Being rushed

Why do people nowadays feel so rushed? It is a common complaint that everybody, everywhere seems to be so busy. Despite more time-saving appliances that guaranteed more speed and less work the trend continues unabated. In offices, too, there seems to be a time scarcity problem. Young parents also complain of feeling harried to the point of exhaustion. Is this a fact of contemporary life or simply a current impression?

In part, this merely is a perception problem. We nowadays actually have more leisure time than was the case a generation ago. Too, surveys report that most of us devote significantly less time working than in the previous era. Women’s paid work has been climbing steadily for years, but unpaid work, like talking care of household tasks, has declined considerably, thanks to appliances that have become commonplace in middle-class families in North America.

The problem, then, is one of recognition; not how much free time we have, but how we use it. As incomes rise, time becomes more important so we try to use it efficiently. As people have more money, time appears to be more precious than was the case previously. Rising pay means that working time becomes more valued, we hate to waste it, so we feel the need to be busier, to squeeze as much as we can from the economy.

We believe we never can have enough time to buy all the supposedly desirable things. That makes us impatient – and anxious to work more. Also, modern technology, smart phones and email, require responses, so that takes time.
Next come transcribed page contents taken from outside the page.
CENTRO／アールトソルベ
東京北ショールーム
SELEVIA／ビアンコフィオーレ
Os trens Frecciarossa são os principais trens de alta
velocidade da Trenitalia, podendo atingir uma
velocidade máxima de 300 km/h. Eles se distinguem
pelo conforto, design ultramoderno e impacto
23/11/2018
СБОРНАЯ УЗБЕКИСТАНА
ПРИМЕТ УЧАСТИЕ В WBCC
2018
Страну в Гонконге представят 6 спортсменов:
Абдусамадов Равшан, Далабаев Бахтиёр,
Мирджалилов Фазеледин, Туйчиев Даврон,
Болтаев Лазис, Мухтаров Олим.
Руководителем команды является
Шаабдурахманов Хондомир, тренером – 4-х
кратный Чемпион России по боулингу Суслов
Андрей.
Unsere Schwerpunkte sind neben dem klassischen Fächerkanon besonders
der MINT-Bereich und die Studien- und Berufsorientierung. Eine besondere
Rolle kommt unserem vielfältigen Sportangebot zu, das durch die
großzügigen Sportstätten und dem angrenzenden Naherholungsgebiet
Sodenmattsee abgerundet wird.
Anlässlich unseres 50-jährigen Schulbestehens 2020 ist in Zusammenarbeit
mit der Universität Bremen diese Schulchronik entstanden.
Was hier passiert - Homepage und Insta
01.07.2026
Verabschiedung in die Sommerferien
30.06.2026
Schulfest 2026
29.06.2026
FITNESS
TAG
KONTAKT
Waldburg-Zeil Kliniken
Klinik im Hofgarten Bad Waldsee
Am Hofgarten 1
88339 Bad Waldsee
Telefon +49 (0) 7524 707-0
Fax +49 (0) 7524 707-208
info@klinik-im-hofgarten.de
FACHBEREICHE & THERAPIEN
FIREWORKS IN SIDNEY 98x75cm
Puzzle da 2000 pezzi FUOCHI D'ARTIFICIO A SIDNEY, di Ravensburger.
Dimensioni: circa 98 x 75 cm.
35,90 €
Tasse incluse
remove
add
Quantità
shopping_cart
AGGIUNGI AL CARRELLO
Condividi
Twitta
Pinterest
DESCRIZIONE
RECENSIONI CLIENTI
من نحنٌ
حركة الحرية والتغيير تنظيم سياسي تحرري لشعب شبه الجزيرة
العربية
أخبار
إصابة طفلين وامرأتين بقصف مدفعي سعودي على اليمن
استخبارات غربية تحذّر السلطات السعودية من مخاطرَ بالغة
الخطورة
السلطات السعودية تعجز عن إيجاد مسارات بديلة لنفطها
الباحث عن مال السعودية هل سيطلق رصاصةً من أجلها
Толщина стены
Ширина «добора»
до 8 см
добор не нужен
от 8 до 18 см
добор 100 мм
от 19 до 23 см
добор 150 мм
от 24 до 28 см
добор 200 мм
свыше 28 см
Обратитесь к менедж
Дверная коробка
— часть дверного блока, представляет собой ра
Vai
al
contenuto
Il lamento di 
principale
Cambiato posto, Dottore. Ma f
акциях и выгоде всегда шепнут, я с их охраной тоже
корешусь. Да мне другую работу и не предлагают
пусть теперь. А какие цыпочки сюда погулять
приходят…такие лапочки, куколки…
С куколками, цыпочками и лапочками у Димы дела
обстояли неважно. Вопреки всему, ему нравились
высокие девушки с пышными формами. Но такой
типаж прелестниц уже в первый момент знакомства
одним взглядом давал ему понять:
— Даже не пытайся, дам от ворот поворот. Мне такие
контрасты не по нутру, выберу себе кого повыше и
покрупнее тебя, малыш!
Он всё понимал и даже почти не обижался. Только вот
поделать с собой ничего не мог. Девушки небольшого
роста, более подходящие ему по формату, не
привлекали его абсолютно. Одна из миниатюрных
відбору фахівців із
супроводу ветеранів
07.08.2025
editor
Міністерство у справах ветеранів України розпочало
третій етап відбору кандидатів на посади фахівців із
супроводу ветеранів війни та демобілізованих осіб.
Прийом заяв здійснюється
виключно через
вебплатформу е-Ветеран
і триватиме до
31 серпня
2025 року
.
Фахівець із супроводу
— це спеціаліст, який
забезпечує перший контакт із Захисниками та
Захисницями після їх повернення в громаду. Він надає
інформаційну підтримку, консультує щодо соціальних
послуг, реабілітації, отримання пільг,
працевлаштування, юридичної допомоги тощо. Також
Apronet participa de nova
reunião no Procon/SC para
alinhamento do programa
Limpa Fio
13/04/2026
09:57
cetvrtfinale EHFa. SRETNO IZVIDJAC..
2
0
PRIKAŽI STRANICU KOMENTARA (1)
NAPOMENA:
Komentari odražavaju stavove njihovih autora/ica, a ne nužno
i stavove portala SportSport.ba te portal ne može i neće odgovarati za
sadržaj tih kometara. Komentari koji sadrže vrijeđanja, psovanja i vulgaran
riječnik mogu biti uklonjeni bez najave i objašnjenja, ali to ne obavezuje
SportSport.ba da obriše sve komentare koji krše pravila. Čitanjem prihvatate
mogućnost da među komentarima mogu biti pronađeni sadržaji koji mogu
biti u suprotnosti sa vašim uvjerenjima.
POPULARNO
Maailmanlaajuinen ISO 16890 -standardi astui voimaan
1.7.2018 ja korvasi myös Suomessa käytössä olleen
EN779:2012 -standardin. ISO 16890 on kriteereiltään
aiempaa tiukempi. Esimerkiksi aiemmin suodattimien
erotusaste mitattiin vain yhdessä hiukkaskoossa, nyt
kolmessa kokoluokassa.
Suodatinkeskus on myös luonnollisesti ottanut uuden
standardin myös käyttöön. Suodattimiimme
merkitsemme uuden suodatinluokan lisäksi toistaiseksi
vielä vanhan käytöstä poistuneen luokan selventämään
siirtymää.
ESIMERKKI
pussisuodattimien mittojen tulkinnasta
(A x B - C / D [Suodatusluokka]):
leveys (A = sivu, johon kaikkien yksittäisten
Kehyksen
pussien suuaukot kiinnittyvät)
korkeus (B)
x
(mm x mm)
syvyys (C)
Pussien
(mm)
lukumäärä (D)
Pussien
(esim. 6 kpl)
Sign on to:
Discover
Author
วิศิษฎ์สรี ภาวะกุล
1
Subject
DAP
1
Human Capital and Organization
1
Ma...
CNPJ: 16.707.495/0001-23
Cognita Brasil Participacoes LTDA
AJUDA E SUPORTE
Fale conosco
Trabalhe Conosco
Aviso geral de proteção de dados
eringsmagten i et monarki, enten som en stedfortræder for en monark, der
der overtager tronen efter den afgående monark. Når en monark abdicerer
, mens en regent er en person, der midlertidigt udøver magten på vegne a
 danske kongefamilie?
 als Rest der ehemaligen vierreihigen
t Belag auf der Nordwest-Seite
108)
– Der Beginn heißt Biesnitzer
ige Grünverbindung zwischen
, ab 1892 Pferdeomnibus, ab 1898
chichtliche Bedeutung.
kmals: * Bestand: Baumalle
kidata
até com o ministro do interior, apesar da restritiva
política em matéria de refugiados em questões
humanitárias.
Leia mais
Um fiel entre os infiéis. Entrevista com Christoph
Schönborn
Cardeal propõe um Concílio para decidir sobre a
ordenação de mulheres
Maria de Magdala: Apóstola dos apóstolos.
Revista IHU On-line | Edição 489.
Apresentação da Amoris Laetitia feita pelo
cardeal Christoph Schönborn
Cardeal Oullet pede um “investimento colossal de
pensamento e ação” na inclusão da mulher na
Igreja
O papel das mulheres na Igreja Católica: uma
Furthermore, companies seem to have no compunction about imposing on employees after regular office hours, so workdays appear to go on and on.

In previous eras, employees punched a time clock so that was an end to the work period. A survey at the Harvard Business School revealed that professionals worked longer hours than others.

Work opportunities have expanded for those with post-graduate degree and hence many feel that they have to fulfill themselves to ensure continued status. Unfortunately, taxes and other costs mean that work is less rewarding per se, than it was formerly, and unions no longer can enforce compliance by employers.

Many parents feel obliged to “snowplow” away as many obstacles as possible that are hindering their children, and feel they must help as much as possible in every way. Thus, those parents feel very harried and stressed.

All that explains the time squeeze and the notion of being on a treadmill going nowhere. Too many seem to neglect what really is crucial in life.